Furthermore, there may be another possible model: after off-axis mantle plume material ascends, it undergoes metasomatic reactions with the overlying oceanic lithospheric mantle, resulting in the formation of plume-induced pyroxenite at the top of the mantle plume53. Under conditions of ridge-plume interaction, this plume-induced pyroxenite, which inherits the enriched components of the mantle plume and heavy Fe isotope composition, is transported to the MOR magma system within the asthenosphere. In this model, extensive low-degree partial melting and metasomatic reactions (forming lithosphere-type pyroxenite) at the LAB layer and direct entry of plume-type pyroxenite into the MOR mantle source region may be not required for the formation of basalts with Fe isotope composition characteristics observed in this study area. Instead, the formation of basalts with these characteristics in the MOR region can be attributed to the widespread distribution of plume-induced pyroxenite in the asthenosphere located between plume and ridge. This model may also explain the lack of significant heavy Fe isotope characteristics in the basalts from Saint Helena Island45. It suggests that the composition of these basalts is the result of partial melting of plume-induced pyroxenite, generated through metasomatic reactions between the mantle plume and lithosphere, along with partial melting of surrounding depleted peridotite, rather than direct and extensive melting of plume-type pyroxenite in the Saint Helena Island mantle source region.

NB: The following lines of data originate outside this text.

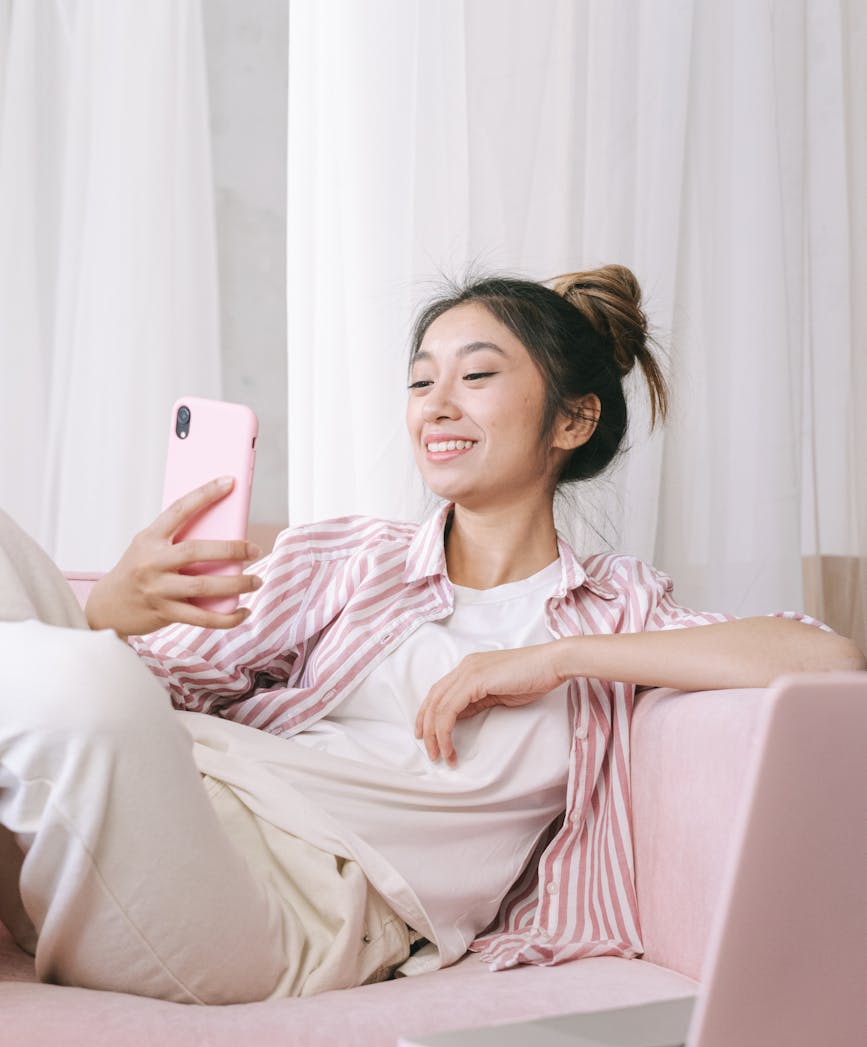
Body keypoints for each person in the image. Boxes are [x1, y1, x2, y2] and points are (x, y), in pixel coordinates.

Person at [1, 266, 863, 1005]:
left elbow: (824, 654)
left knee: (83, 686)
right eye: (420, 382)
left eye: (476, 376)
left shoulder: (616, 611)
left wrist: (554, 658)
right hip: (156, 807)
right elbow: (167, 690)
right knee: (57, 627)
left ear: (571, 422)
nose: (436, 406)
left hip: (274, 908)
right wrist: (112, 606)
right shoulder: (349, 558)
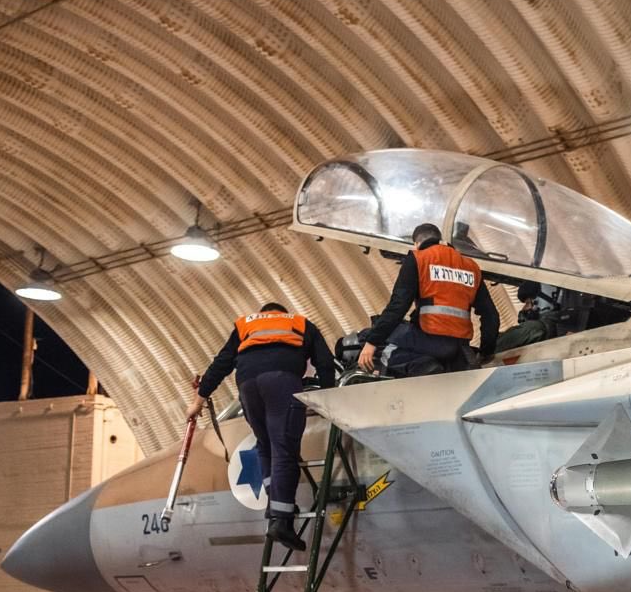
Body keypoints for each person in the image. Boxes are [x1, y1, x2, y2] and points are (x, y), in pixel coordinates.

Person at [189, 302, 335, 552]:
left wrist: (198, 400)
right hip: (281, 381)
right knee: (284, 449)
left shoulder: (246, 324)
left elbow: (221, 364)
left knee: (265, 444)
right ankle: (282, 521)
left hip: (248, 386)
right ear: (282, 312)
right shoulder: (301, 324)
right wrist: (329, 397)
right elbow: (325, 362)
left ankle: (274, 506)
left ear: (264, 313)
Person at [360, 222, 499, 377]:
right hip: (460, 347)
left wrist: (372, 342)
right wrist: (486, 352)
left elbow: (398, 306)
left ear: (417, 244)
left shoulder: (419, 258)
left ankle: (423, 366)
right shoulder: (470, 266)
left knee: (385, 341)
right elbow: (491, 315)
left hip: (430, 339)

Our research indicates that the heterogeneity of the mantle source in the SMAR may originate from different types of pyroxenite, including lithosphere-type, plume-type, plume-induced, or a combination of them. Regardless of their origin, our findings consistently show that the Fe isotope composition in SMAR basalts is affected by pyroxenite associated with the Saint Helena plume. This is the first time that the geochemical evidence demonstrates that plume-related pyroxenite acts as carriers, transmitting the characteristics of mantle plume composition, such as enriched geochemical and radiogenic isotopes, as well as heavy Fe isotopes, into the MOR magmatic system. This transmission of pyroxenite occurs through the movement of plume-influenced asthenosphere at the base of the lithosphere, revealing the material component and dynamics of the LAB layer located between off-axis mantle plumes and the MOR system.